COMMENTARY | During debates over the federal budget, including the recent debt ceiling debacle, conservative defenders of maintaining tax cuts for wealthy individuals have frequently groused that nearly half of all American working families pay no taxes.
This statement is true, on surface, but there are several problems in the manner in which it is presented.
First, we should take note of a clarification offered by Donald Marron, director of the Urban-Brookings Tax Policy Center. Marron wrote, "The true fact -- about half of Americans do not pay federal income taxes -- often gets transmogrified in public discourse into the decidedly untrue claim that half of Americans pay no taxes. That simply isn't so. There are many other taxes in our fair land, including payroll taxes, excise taxes, sales taxes, state income taxes, and property taxes. Most people who don't pay federal income taxes still encounter some of these other taxes."
A second problem is that conservatives portray the lack of tax payments as yet another symbol of excessive and expensive liberal policy, when in fact conservatives were instrumental.
A report from the Marguuerite Casey Foundation is among many sources that tell the whole historical story. Daniel Patrick Moynihan, a socialist and eventual U.S. senator, in 1969 suggested to President Nixon the concept of a "negative income tax" through which the working poor would receive tax rebates. The business sector supported this idea as an alternative to ongoing pressure for a higher minimum wage. Nixon dubbed Moynihan's idea as the Family Assistance Plan, but he had trouble getting approval from Congress until he tweaked it into the Earned Income Tax Credit, which eventually was passed after President Ford took over during the post-impeachment year of 1975.
The prime beneficiaries of the Earned Income Tax Credit have household incomes of $15,000 or less, although families making up to $40,000 can receive smaller benefits. Recipients often work as nurse aides, big-box store employees, or in other minimum wage jobs with hours that intentionally are restricted to below 40 weekly hours so that employers may refrain from offering health insurance.

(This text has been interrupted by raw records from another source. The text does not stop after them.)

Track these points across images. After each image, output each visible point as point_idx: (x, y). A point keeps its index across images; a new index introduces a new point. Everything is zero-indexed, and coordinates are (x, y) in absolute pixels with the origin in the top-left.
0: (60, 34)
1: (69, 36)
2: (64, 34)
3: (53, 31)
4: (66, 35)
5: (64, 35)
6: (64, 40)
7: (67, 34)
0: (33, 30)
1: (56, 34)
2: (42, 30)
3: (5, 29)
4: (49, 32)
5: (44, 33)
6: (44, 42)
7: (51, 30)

In addition, with a bipartisan political focus on "family values," families receive child credits and child care credits that preclude them from paying federal income taxes, or that at least sharply reduce their payments. Middle-income folks qualify along with lower-income household heads.

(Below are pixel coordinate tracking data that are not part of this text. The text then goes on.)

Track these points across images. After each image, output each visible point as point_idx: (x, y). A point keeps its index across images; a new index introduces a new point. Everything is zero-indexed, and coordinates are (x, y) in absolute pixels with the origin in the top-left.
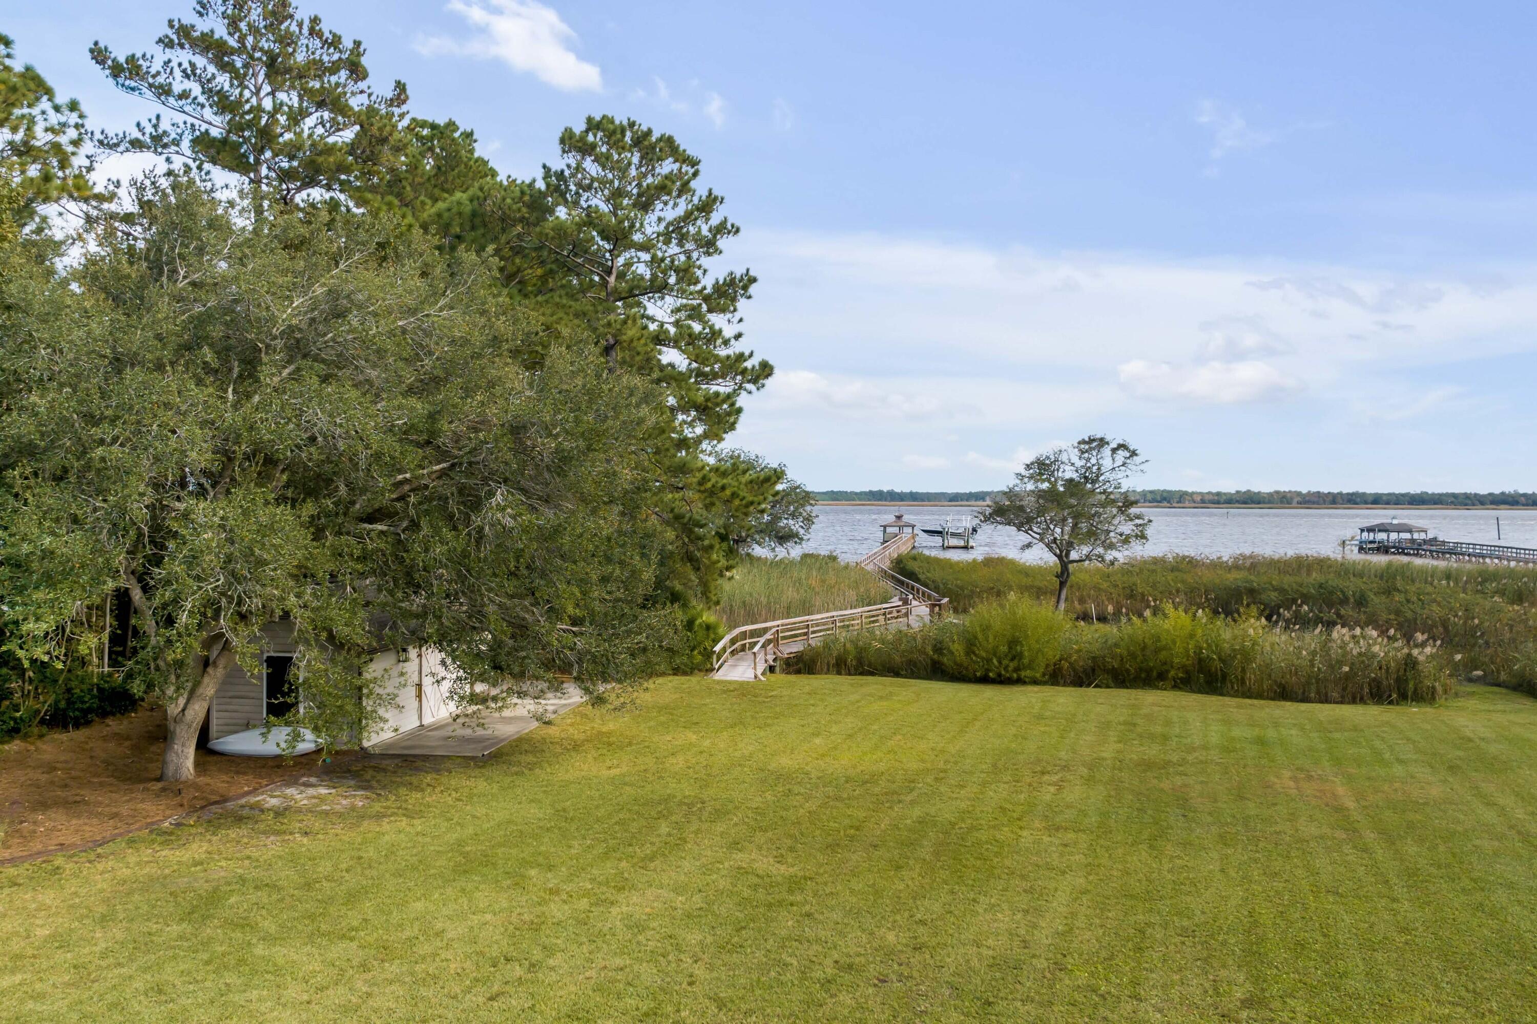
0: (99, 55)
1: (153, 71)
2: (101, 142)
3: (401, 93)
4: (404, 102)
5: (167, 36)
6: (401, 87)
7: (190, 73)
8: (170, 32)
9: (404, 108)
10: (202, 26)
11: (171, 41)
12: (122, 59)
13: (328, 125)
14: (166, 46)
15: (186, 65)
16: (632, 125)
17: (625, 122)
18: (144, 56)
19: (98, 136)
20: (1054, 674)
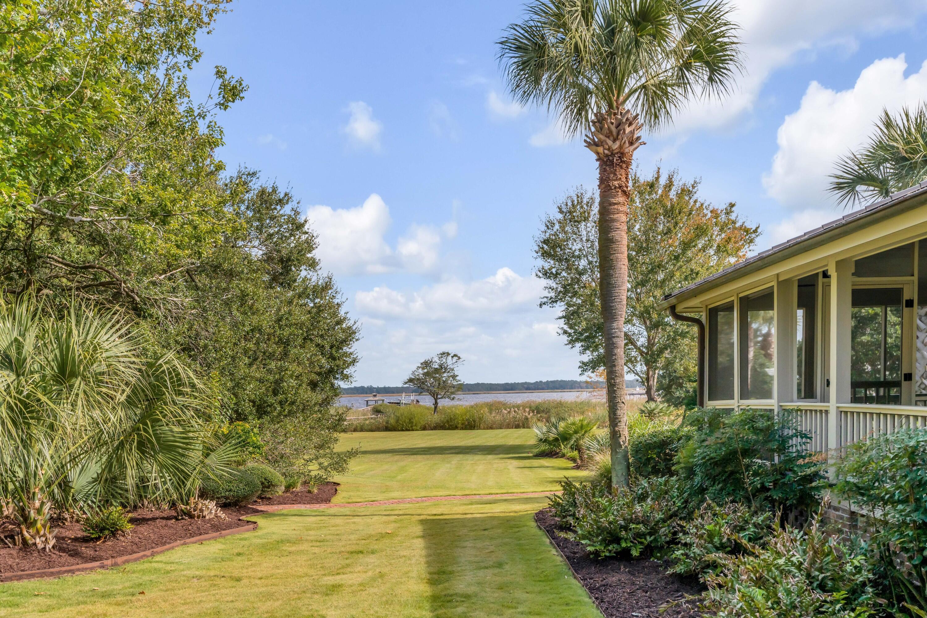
20: (424, 428)
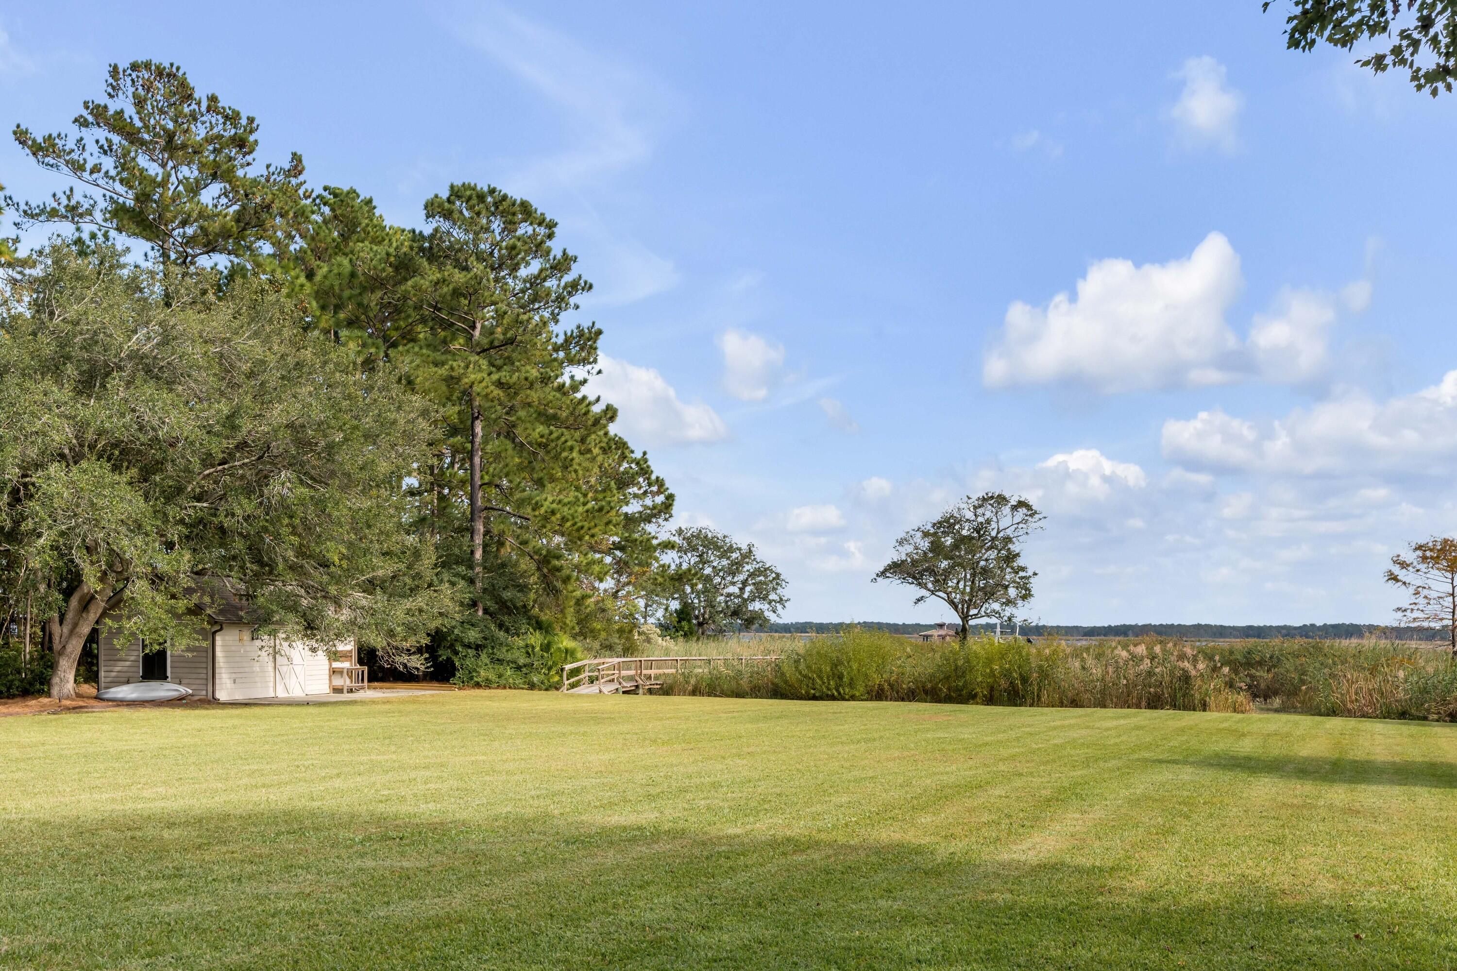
0: (21, 136)
1: (67, 148)
2: (25, 212)
3: (297, 166)
4: (300, 173)
5: (81, 116)
6: (296, 158)
7: (106, 150)
8: (85, 113)
9: (301, 178)
10: (113, 106)
11: (86, 120)
12: (40, 140)
13: (231, 195)
14: (81, 125)
15: (103, 141)
16: (492, 191)
17: (486, 189)
18: (59, 135)
19: (23, 207)
20: (878, 695)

President Reagan was a big fan of tax credits for the working poor, viewing them as incentives to say on the job. President Clinton, he who carried out his pledge to "end welfare as we know it," declared in 1993 that any American who was willing to work 40 hours a week should be rewarded with resources to keep their families out of poverty, or at least as things turned out, closer to the poverty income cap.
But in the midst of today's anti-tax fervor, few Americans, especially the tea partiers, seem aware of this history in which their hero, Ronald Reagan, played an integral part.
Beyond that, some people simply are ignorant. Clint Stretch, a policy expert for Deloite Taxes, reports that some critics simply compare the gross pay to the take-home pay on their weekly stubs and calculate the difference as their federal income tax, apparently failing to realize that other deductions may range from 401(k) investments to employee health care premiums to state and local taxes.
I don't know about you, but to me, that's pretty stupid. These are some of the same folks who complain that today's kids are poorly educated. These are some of the same folks who complain that because of liberal policies, or even because of President Obama, half of Americans aren't paying federal income taxes. How wrong, how sneeringly and selfishly wrong, can they possibly be?